Die Entwicklung hin zu proteinreichen Produkten hat nach Einschätzung der Ernährungswissenschaftlerin Antje Gahl von der Deutschen Gesellschaft für Ernährung auch mit Ernährungstrends wie Low Carb oder Paleo nach Steinzeitvorbild zu tun. Auch vegetarische und vegane Ernährung spiele dabei eine Rolle. Diesen Trend nutzen Marketingexperten.
"Eine höhere Proteinzufuhr geht mit einer höheren Sättigung einher", erklärt Gahl. Zudem ist es ein wichtiger Baustoff für Zellen und Gewebe und auch für den Aufbau von Muskulatur.
Allerdings sei hierzulande in der Normalbevölkerung ein Proteinmangel selten ein Problem: "Protein ist wirklich in sehr vielen Lebensmitteln enthalten", erklärt Expertin Gahl. Drei bis vier Scheiben Vollkornbrot, ein Viertelliter Milch, ein kleiner Becher Joghurt, eine Portion Kartoffeln und ein Stück Fisch - damit komme man auf 60 Gramm Protein. Das sei etwas mehr als ein erwachsener Mann im Schnitt überhaupt brauche. Bei einer 60 Kilogramm schweren Frau seien es nur 48 Gramm.
Sind Extraproteine dann überhaupt nötig? "Nein", sagt Gahl.
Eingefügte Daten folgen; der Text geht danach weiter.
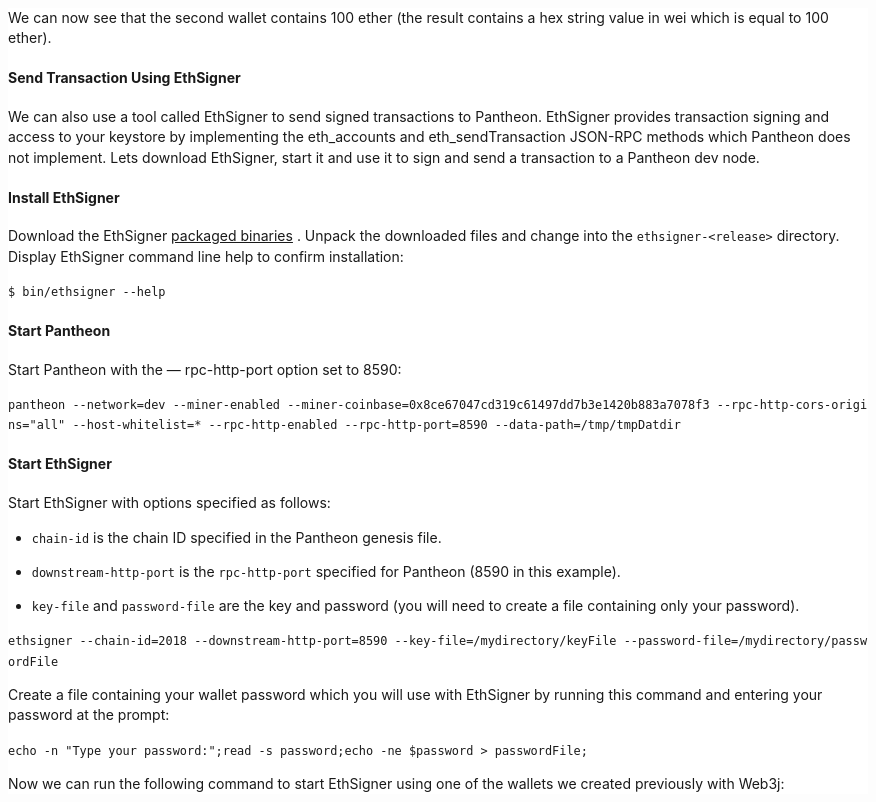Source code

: 
We can now see that the second wallet contains 100 ether (the result contains a hex string value in wei which is equal to 100 ether).

#### Send Transaction Using EthSigner
We can also use a tool called EthSigner to send signed transactions to Pantheon. EthSigner provides transaction signing and access to your keystore by implementing the eth_accounts and eth_sendTransaction JSON-RPC methods which Pantheon does not implement. Lets download EthSigner, start it and use it to sign and send a transaction to a Pantheon dev node.

#### Install EthSigner
Download the EthSigner 
[packaged binaries](https://bintray.com/consensys/pegasys-repo/ethsigner/_latestVersion#files)
 . Unpack the downloaded files and change into the 
`ethsigner-<release>`
 directory. Display EthSigner command line help to confirm installation:

```
$ bin/ethsigner --help
```



#### Start Pantheon
Start Pantheon with the — rpc-http-port option set to 8590:

```
pantheon --network=dev --miner-enabled --miner-coinbase=0x8ce67047cd319c61497dd7b3e1420b883a7078f3 --rpc-http-cors-origins="all" --host-whitelist=* --rpc-http-enabled --rpc-http-port=8590 --data-path=/tmp/tmpDatdir
```



#### Start EthSigner
Start EthSigner with options specified as follows:



 *  `chain-id` is the chain ID specified in the Pantheon genesis file.

 *  `downstream-http-port` is the `rpc-http-port` specified for Pantheon (8590 in this example).

 *  `key-file` and `password-file` are the key and password (you will need to create a file containing only your password).

```
ethsigner --chain-id=2018 --downstream-http-port=8590 --key-file=/mydirectory/keyFile --password-file=/mydirectory/passwordFile
```


Create a file containing your wallet password which you will use with EthSigner by running this command and entering your password at the prompt:

```
echo -n "Type your password:";read -s password;echo -ne $password > passwordFile;
```


Now we can run the following command to start EthSigner using one of the wallets we created previously with Web3j:
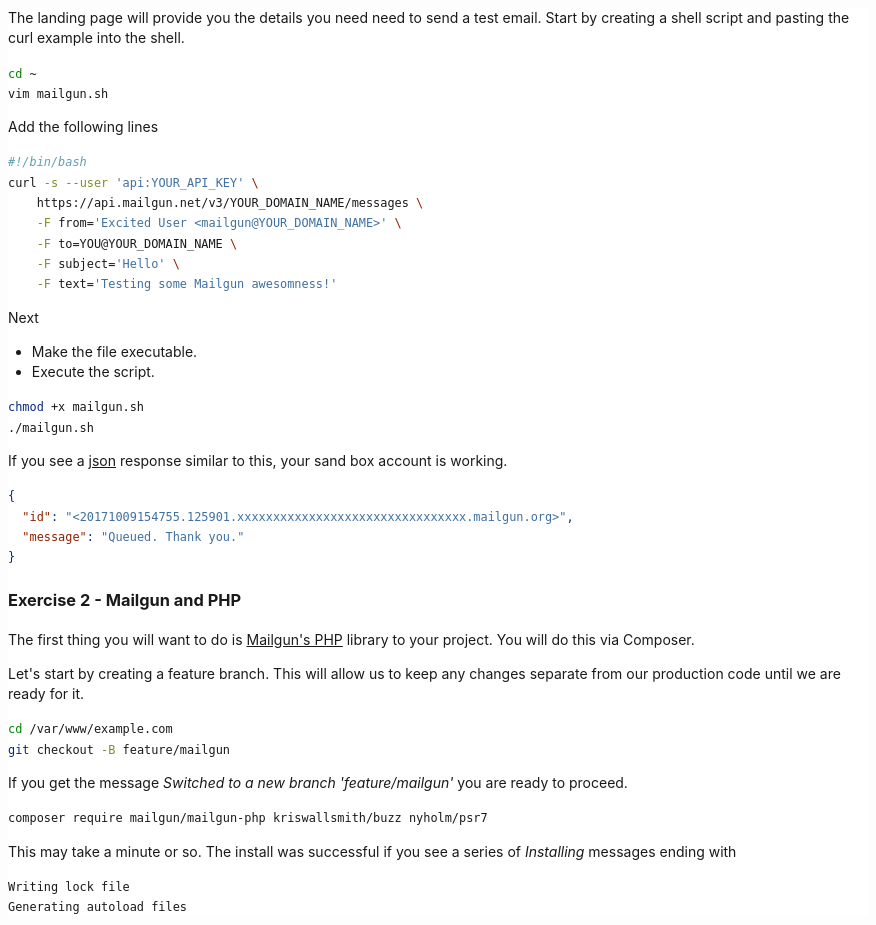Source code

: The landing page will provide you the details you need need to send a test email. Start by creating a shell script and pasting the curl example into the shell.

```sh
cd ~
vim mailgun.sh
```

Add the following lines

```sh
#!/bin/bash
curl -s --user 'api:YOUR_API_KEY' \
    https://api.mailgun.net/v3/YOUR_DOMAIN_NAME/messages \
    -F from='Excited User <mailgun@YOUR_DOMAIN_NAME>' \
    -F to=YOU@YOUR_DOMAIN_NAME \
    -F subject='Hello' \
    -F text='Testing some Mailgun awesomness!'
```

Next
* Make the file executable.
* Execute the script.

```sh
chmod +x mailgun.sh
./mailgun.sh
```

If you see a [json](http://www.json.org/) response similar to this, your sand box account is working.

```json
{
  "id": "<20171009154755.125901.xxxxxxxxxxxxxxxxxxxxxxxxxxxxxxxx.mailgun.org>",
  "message": "Queued. Thank you."
}
```

### Exercise 2 - Mailgun and PHP

The first thing you will want to do is [Mailgun's PHP](https://github.com/mailgun/mailgun-php) library to your project. You will do this via Composer.

Let's start by creating a feature branch. This will allow us to keep any changes separate from our production code until we are ready for it.

```sh
cd /var/www/example.com
git checkout -B feature/mailgun
```

If you get the message *Switched to a new branch 'feature/mailgun'* you are ready to proceed.
```sh
composer require mailgun/mailgun-php kriswallsmith/buzz nyholm/psr7
```

This may take a minute or so. The install was successful if you see a series of *Installing* messages ending with
```sh
Writing lock file
Generating autoload files
```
Selbst für einen Breitensportler, der vier- bis fünfmal pro Woche eine halbe Stunde Sport treibe, reiche die empfohlene Durchschnittsmenge Eiweiß. Eine Extraportion schade aber sicherlich auch nicht."
Es kann jedoch auch ein Zuviel des Guten geben: "Es gibt Studien, nach deren Ergebnissen eine dauerhaft erhöhte Proteinzufuhr die Nieren schädigen kann", erklärt Gahl. "Protein besteht aus verschiedenen Aminosäuren und das Abbauprodukt im Körper ist Harnsäure." Dieses Plus an Harnstoff müssen die Nieren bewältigen.
Eine Studie unter Führung des Deutschen Instituts für Ernährungsforschung zeigte vor einigen Jahren zudem, dass zu viel Eiweiß Übergewichtige schlechter auf Insulin reagieren lässt. Eine übermäßige Proteinzufuhr über einen längeren Zeitraum kann sich daher auch auf das Diabetesrisiko auswirken.
Und Produkte, die schon von Haus aus nicht gesund sind, werden es mithilfe von Protein wohl auch nicht. "Ganz absurd ist das bei Schokoriegeln", betont Gahl. Mittlerweile gibt es die Riegel als Proteinvariante zu kaufen. Gahl: "Man sollte seinen Proteinbedarf nicht über Schokolade decken."